La position du Département repose sur un argument scientifique clair : « S’il a existé un pays cathare, il n’y a jamais eu de château cathare », précise Hervé Baro, vice-président du Département et président délégué de l’Association mission patrimoine mondial. Le dossier Unesco, qui doit satisfaire à des « critères stricts de valeur universelle exceptionnelle », exige une rigueur factuelle que l’appellation « cathare » ne permet pas.

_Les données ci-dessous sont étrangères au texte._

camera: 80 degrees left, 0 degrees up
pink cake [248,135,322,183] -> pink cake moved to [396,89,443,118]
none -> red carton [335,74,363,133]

La présidente Sandragné a tenu à souligner que le dossier, oui, « ces forteresses sont le symbole de la soumission qui a été imposée au peuple occitan », mais que le dossier ne constituait « en rien un reniement de notre passé ni un combat identitaire ». Elle évoque au contraire l’attachement du Département à ses racines : « À tous ceux qui s’émeuvent de cette appellation, nous voulons redire avec force qu’elle n’est pas là pour éradiquer la culture occitane qui fait la fierté de notre territoire. »

Même histoire douloureuse
Entre histoire scientifique et mémoire collective, au fond, il a ceci de piquant : les deux camps utilisent le même matériau et la même histoire douloureuse pour défendre des conclusions opposées. Le Département dit : ces forteresses commémore la violence faite aux populations, raison de plus pour les appeler par ce qu’elles sont réellement ; les Occitanistes estiment que nommer le bourreau, c’est toujours trahir la victime.

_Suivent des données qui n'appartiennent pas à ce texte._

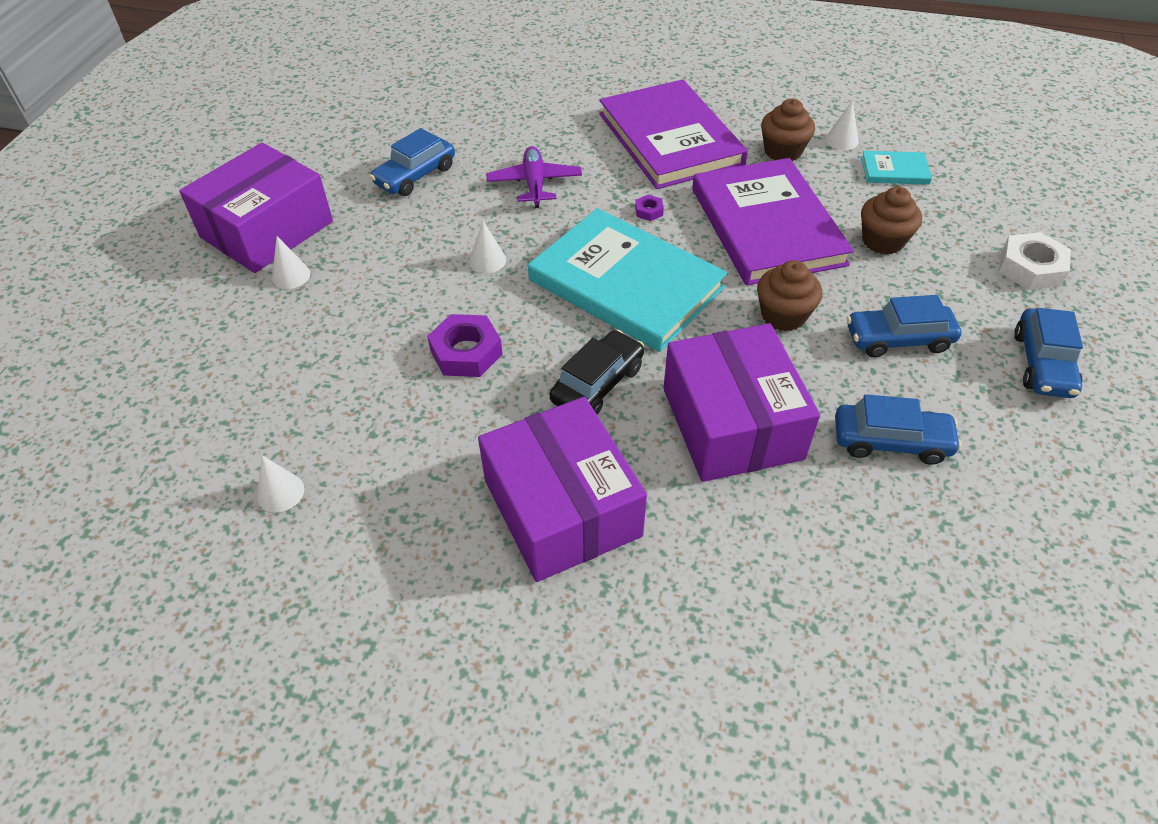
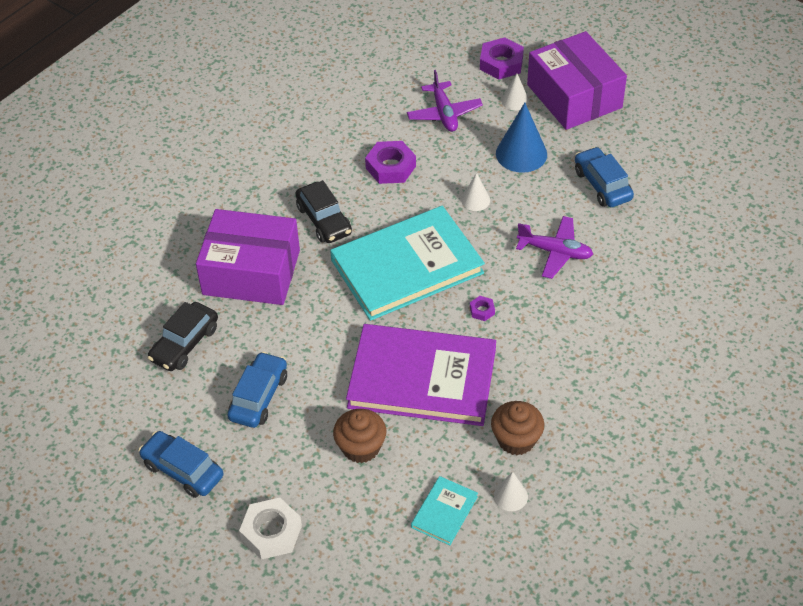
camera: 115 degrees right, 0 degrees up
white cone [257,455,304,512] -> none
purple box [478,397,647,582] -> none
purple book [599,79,748,189] -> none
brown cupcake [757,260,822,331] -> none
blue car [835,394,962,465] -> black car [147,302,218,371]
none -> purple plane [407,70,483,132]
none -> purple nut [480,37,524,79]
none -> blue cone [496,103,547,173]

Mais la décision finale du comité du patrimoine mondial de l’Unesco ne tranchera pas ce débat. Après dix-huit mois d’évaluation par le conseil international des monuments et des sites (Icomos), elle attendue à l’été 2026. D’ici là, et quoi qu’il advienne, les pierres médiévales, continueront de dominer leurs éperons rocheux, indifférentes aux querelles de noms, témoins d’une conquête que nul n’a tout à fait digérée.
« Cathares », « Albigeois », « hérétiques » ou « dissidents » ?

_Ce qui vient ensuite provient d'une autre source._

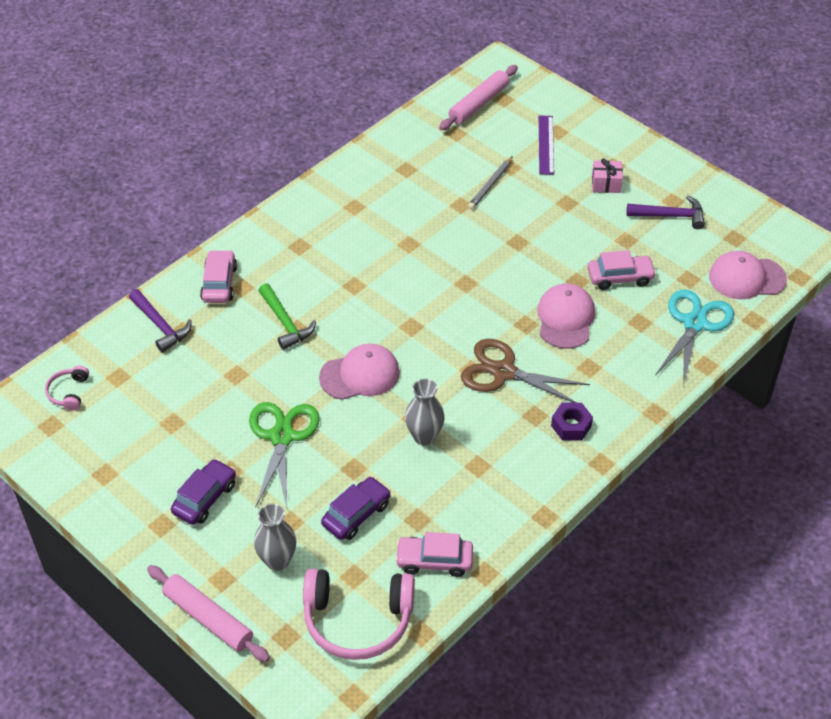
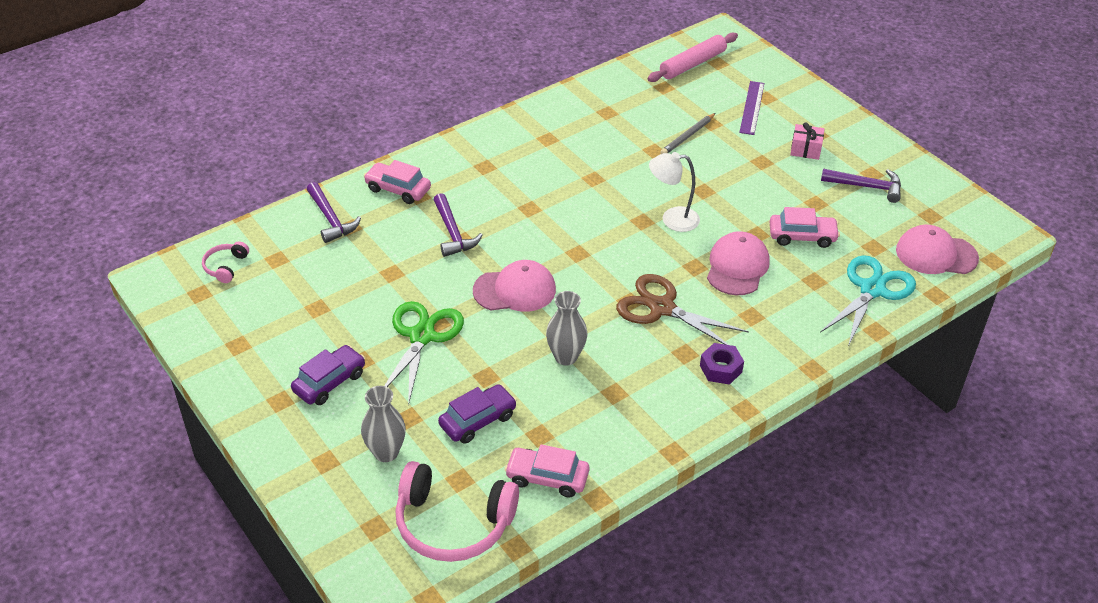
camera: 10 degrees right, 5 degrees down
pink rolling pin [147,565,270,662] -> none
pink car [200,250,237,303] -> pink car turned 75 degrees counterclockwise [364,160,431,204]
green hammer [258,283,316,350] -> purple hammer [433,193,483,257]
none -> white lamp [649,152,700,232]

Dans sa Petite histoire des Cathares (Cairn, 2018), la médiéviste Anne Brenon, résume la situation : le terme de « cathare » est « insatisfaisant » mais il est devenu « indispensable pour se faire comprendre ». En effet, il apparait sous la plume de l’abbé rhénan Eckbert de Schönau, dans les années 1160, pour qualifier les groupes hérétiques brûlés à Cologne ou Mayence. Le terme, ignoré des intéressés eux-mêmes qui se désignaient comme « Chrétiens », « Bons Chrétiens » ou « Apôtres », « reflète mal la réalité méridionale », note l’historienne. En outre, au début du XIVe siècle, le terme de « cathare » est une « qualification péjorative » employée par des clercs méridionaux, tels que le féroce inquisiteur Bernard Gui. Il revient en force au milieu du XIXe siècle et perd son sens péjoratif initial pour désigner les persécutés. Il supplante le terme « d’Albigeois » jusqu’alors utilisé, remarque Michel Roquebert (Figures du catharisme, Perrin, 2018). L’historien observe qu’en 1212 le mot « albigeois » est devenu « synonyme d’hérétique depuis 30 ans ». Ce dernier terme servait à qualifier, au tournant de l’an mil, toutes les formes de contestation des canons de l’Église. Le terme, neutre et sans connotations péjoratives, de « dissident » est désormais privilégié par les historiens.
Légende
Les châteaux abusivement dits « cathares » de Lastours (page précédente), Peyrepertuse (ci-dessus) et de Quéribus (à droite) :
3 citadelles audoises d’un ensemble de 7 qui prétendent au titre de patrimoine mondial de l’Unesco.